A rise in the number of immigrant women having children in Britain may also influence the increase. They are more likely to have health problems that lead to complications in childbirth, and are less likely to attend antenatal appointments.

The figures, compiled by the Confidential Enquiry into Maternal and Child Health, an independent body managed by eight Royal Medical Colleges, are also expected to be higher as they include the deaths of 10 mothers at Northwick Park Hospital between 2002 and 2005. The maternal mortality rate for the unit in west London, which was reprimanded by the Healthcare Commission for a series of failings, was 74.2 per 100,000, during this period ? more than six times the national average of 11.4.

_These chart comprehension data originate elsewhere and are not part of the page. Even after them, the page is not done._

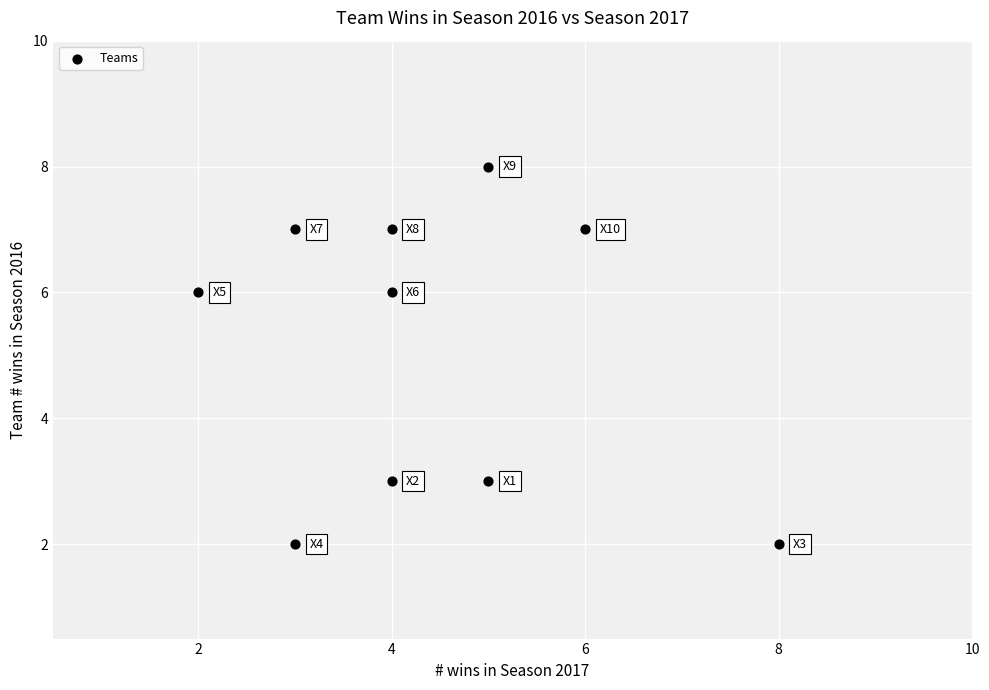

What is the range of X values (max minus min)?

6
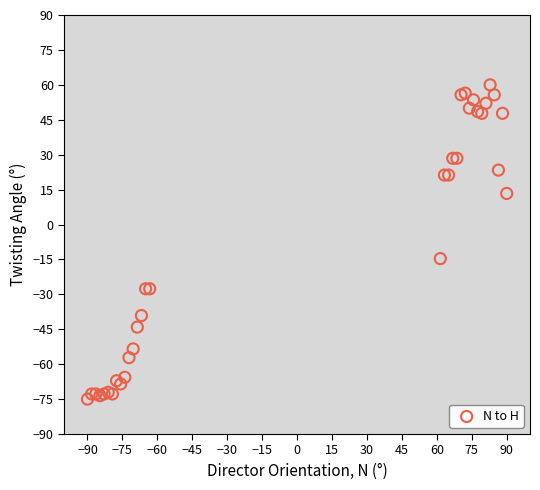

What Y value in the scatter plot is closest to -7?

-14.6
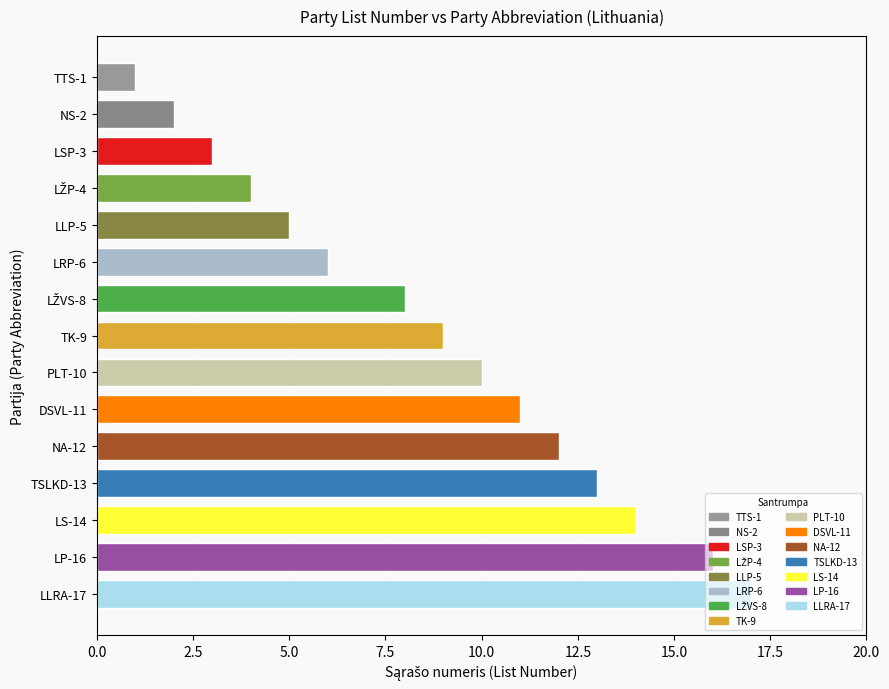

How many series are shown in this chart?

1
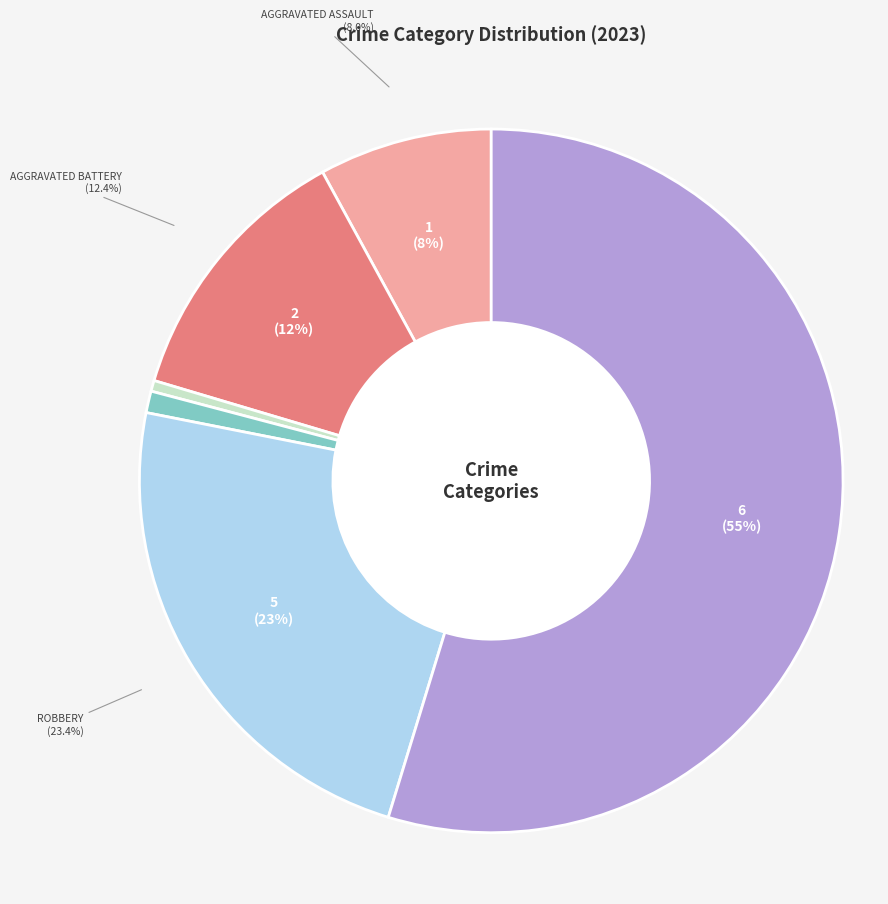

To the nearest percent, what percentage of the pie is Aggravated Assault?

8%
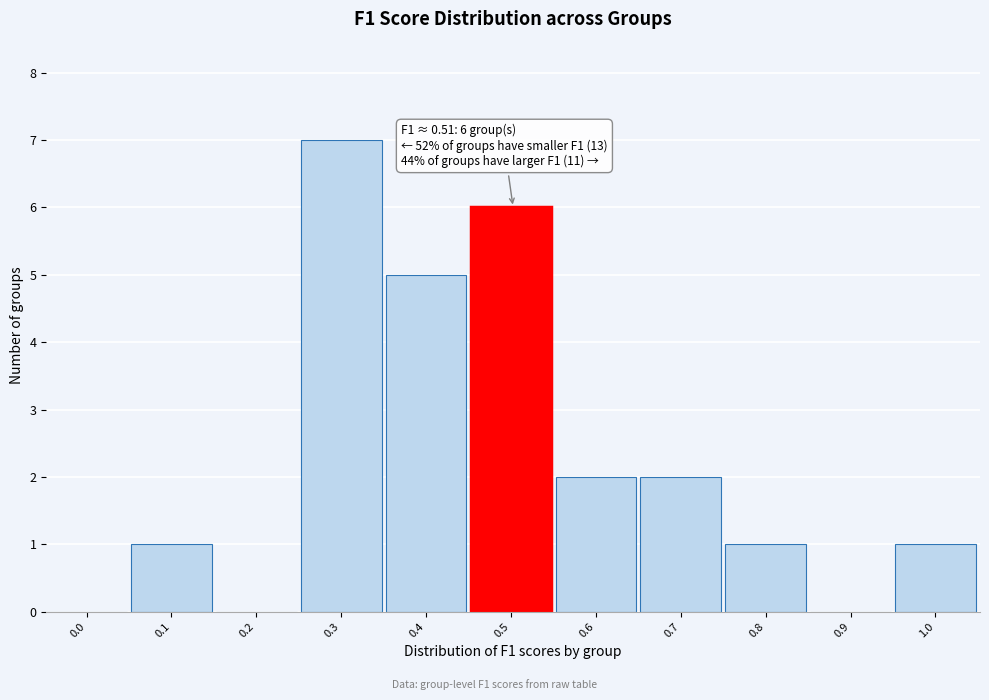

Reading left to right, what are all the values shown in this chart?

0.0=0	0.1=1	0.2=0	0.3=7	0.4=5	0.5=6	0.6=2	0.7=2	0.8=1	0.9=0	1.0=1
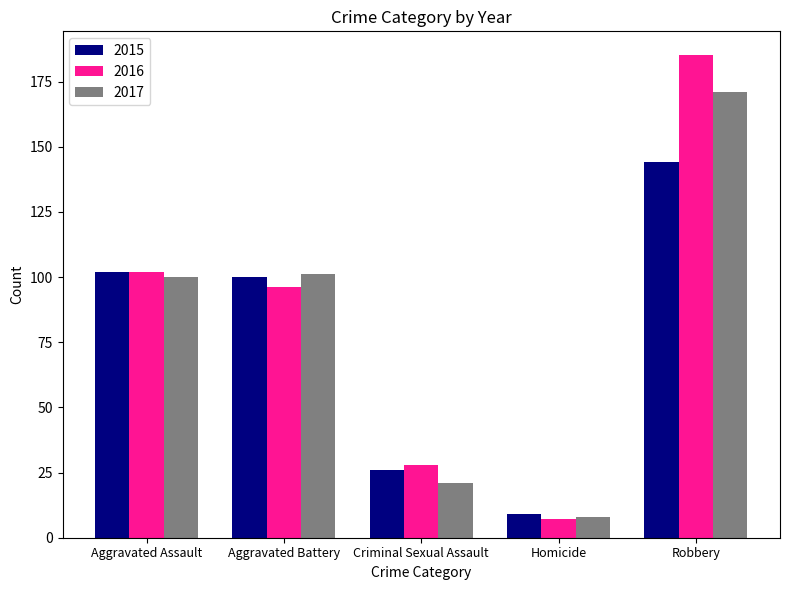

What is the label of the 4th bar from the right?

Aggravated Battery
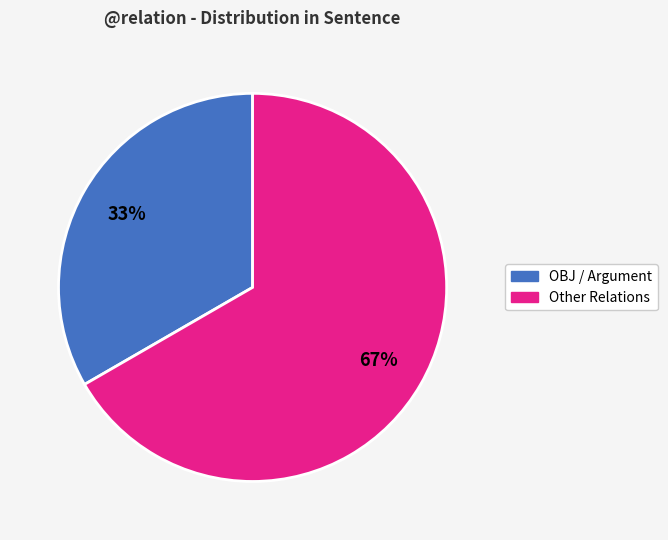

To the nearest percent, what is the average slice percentage?

50%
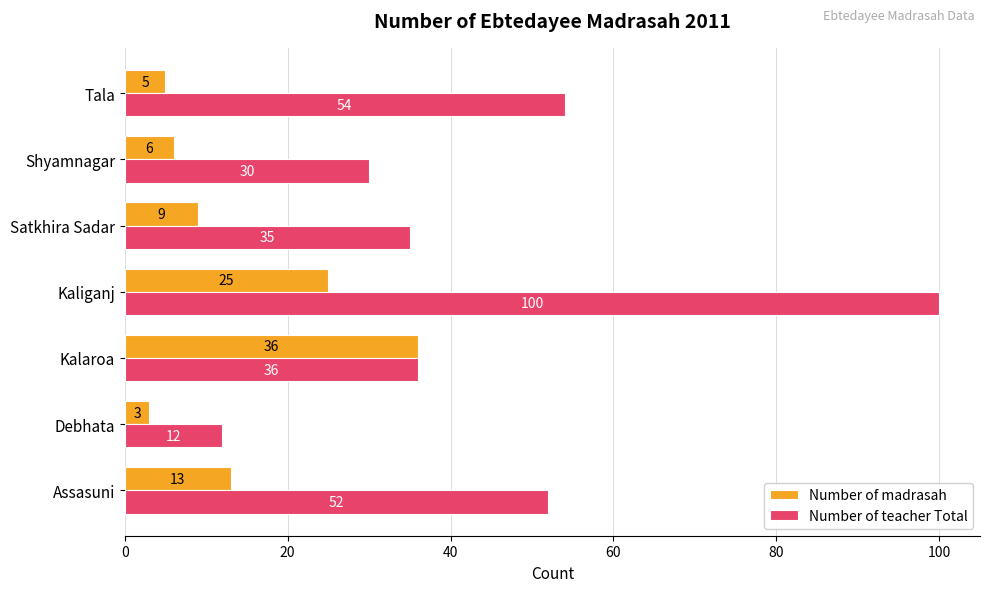

What is the smallest value displayed?

3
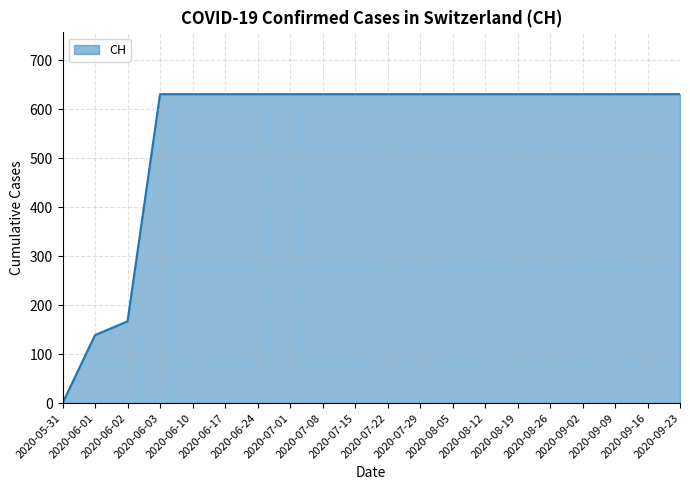

What is the maximum value shown in the chart?

631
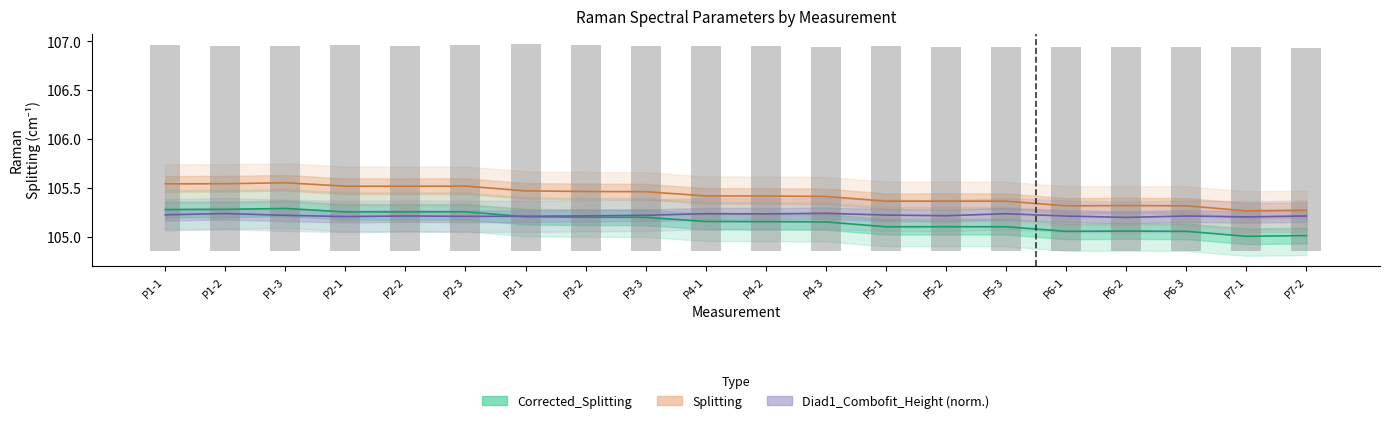

Which series has the widest spread of values?

Splitting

Some medical staff and patient groups also fear that the NHS policy of encouraging "natural" birth without medical assistance is putting women at increased risk.

Professor James Dornan, the director of foetal medicine at the Royal Maternity hospital in Belfast, said: "Nature dictates that one in every 100 women will die having a baby. The mortality rate in parts of Africa is now about 850 to 1,000 per 100,000.

"I believe in women having choice but it has got to be informed choice."

However, a spokesman for the Department of Health said it did not believe that figures would show an increase in mortality rates and Britain was one of the safest places to have a baby.

She said: "Safety is the NHS's top priority. The UK is one of the safest places in the world to have a baby but we are always striving to be safer."